There is a big group of people out there, myself included, who have awaited the arrival of a 1930’s mafia game ever since we first saw Marlon Brando and Al Pacino together on the big screen (or at least some sort of screen). So when a game like Illusion’s Mafia, with its Getaway style gameplay, hits selves our eyes all get big. Mafia’s story is told in an intriguing way. The game begins with your character Tommy Angelo meeting Agent Norman in a small diner. Here Tommy informs Norman that he worked for the major mobster Don Salieri but he now wants out. In exchange for the information on Salieri Tommy asks Norman to get protection for him and his family. After that the story is told between the diner and flashbacks starting from when Tommy first got involved in the mob.
The visuals have their ups and downs. Although the graphics are dated each character is very detailed and looks unique. Well-designed characters make it easier to find the person you need. Instead of walking around for half an hour trying to find some guy named Paul you can easily recognize him and save yourself a lot of time. The city of Lost Heaven is a great recreation of a 30’s Chicago or New York. The downs include some goofy animations, most notably the way your character runs. It might not look so dumb if you didn’t only see from his waist up.
You can tell Illusion put a good effort into this game by the sound. One of the most noticeable sound effects are those of the cars. Each car sounds different. Some ride smoothly while others make you turn down the volume. The sound of the train rolling by overhead, a charley riding through the streets, and that old music no one likes anymore makes the city feel alive and gives it authenticity.
Your basic exchange of bullets in Mafia occurs between you and a lot of your enemies. Because you’re in the third-person perspective and most fights are inside, both you and your foes have lots of cover available. So, the process is basically keep rolling around from object to object while firing until all the bad guys (or good guys) go away. It’s fun but a good amount of the potential enjoyment was lost when the PC controls were ported to the PS2. The aiming could use tuning up, especially since the auto-aim feature really doesn’t help much (it will lock onto an enemy but won’t follow his movements). Often you’ll be shooting your gun wildly for a few seconds before the crosshairs finally land on a target. The weapons you sport throughout the game stay in either the pistol, automatic, or shotgun family. There are also melee weapons including bats, knifes, and Tommy’s fists, but those won’t get anyone far. Some of the shootouts consist of trial and error. For instance you may enter a hall with doors all around.
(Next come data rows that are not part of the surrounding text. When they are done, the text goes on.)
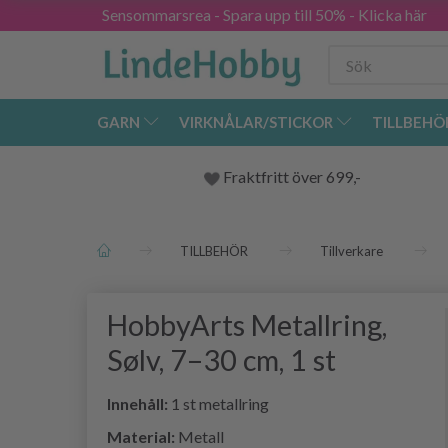
Sensommarsrea - Spara upp till 50% - Klicka här
GARN
VIRKNÅLAR/STICKOR
TILLBEHÖ
Fraktfritt över 699,-
TILLBEHÖR
Tillverkare
HobbyArts Metallring,
Sølv, 7–30 cm, 1 st
Innehåll:
1 st metallring
Material:
Metall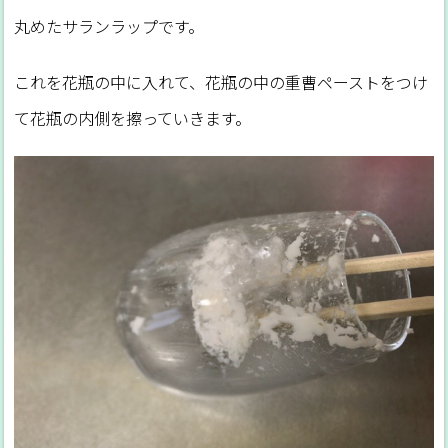
丸めたサランラップです。
これを花瓶の中に入れて、花瓶の中の重曹ペーストをつけ
て花瓶の内側を擦っていきます。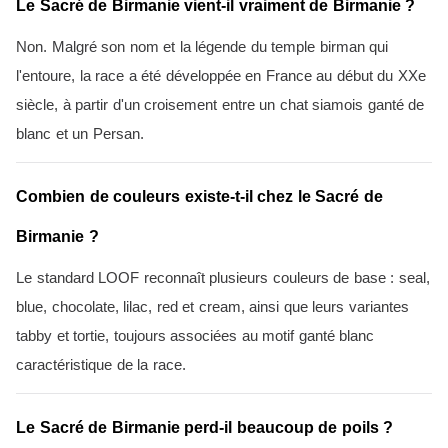
Le Sacré de Birmanie vient-il vraiment de Birmanie ?
Non. Malgré son nom et la légende du temple birman qui
l'entoure, la race a été développée en France au début du XXe
siècle, à partir d'un croisement entre un chat siamois ganté de
blanc et un Persan.
Combien de couleurs existe-t-il chez le Sacré de
Birmanie ?
Le standard LOOF reconnaît plusieurs couleurs de base : seal,
blue, chocolate, lilac, red et cream, ainsi que leurs variantes
tabby et tortie, toujours associées au motif ganté blanc
caractéristique de la race.
Le Sacré de Birmanie perd-il beaucoup de poils ?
Opening the door with the armed guys behind it before finding the automatic weapon in some other room will usually result in you dying. Luckily the shootouts aren’t too long and replaying them isn’t much of a chore.
Driving in Mafia is well done although you speed demons might be disappointed with the velocity of most of the old cars. Regardless of speed each car has strong and weak points and all are controllable. The drive-by handling is kind of funky but that’s really the only thing wrong when it comes to cruising Lost Heaven, and with Lost Heaven being so big, that’s a big plus.
Once the main game is complete there are two other modes to keep you playing. First is Free Ride which is exactly what you except. You drive around in cars you unlocked and explore the city. The other mode, which is a PS2 exclusive, is Racing featuring single races and championships. As I said the cars aren’t that fast and down right slow when compared to those in Midnight Club 2 or Need for Speed: Underground. This definitely devalues the mode but it’s still enjoyable.
Mafia is a mixture of a great mobster-movie feeling and not as great controls. Many things from the city of Lost Heaven to the way the story is told makes you feel like part of the family. The graphics and sound hold their own and the extra game modes really add some length to the game. But the ported PC controls don’t translate well on the PS2 and drag the game down. The controls don’t feel as bad as other made for PC games but there is a lot of room for improvement. Mafia definitely is an enjoyable game but you may want to consider buying the PC version.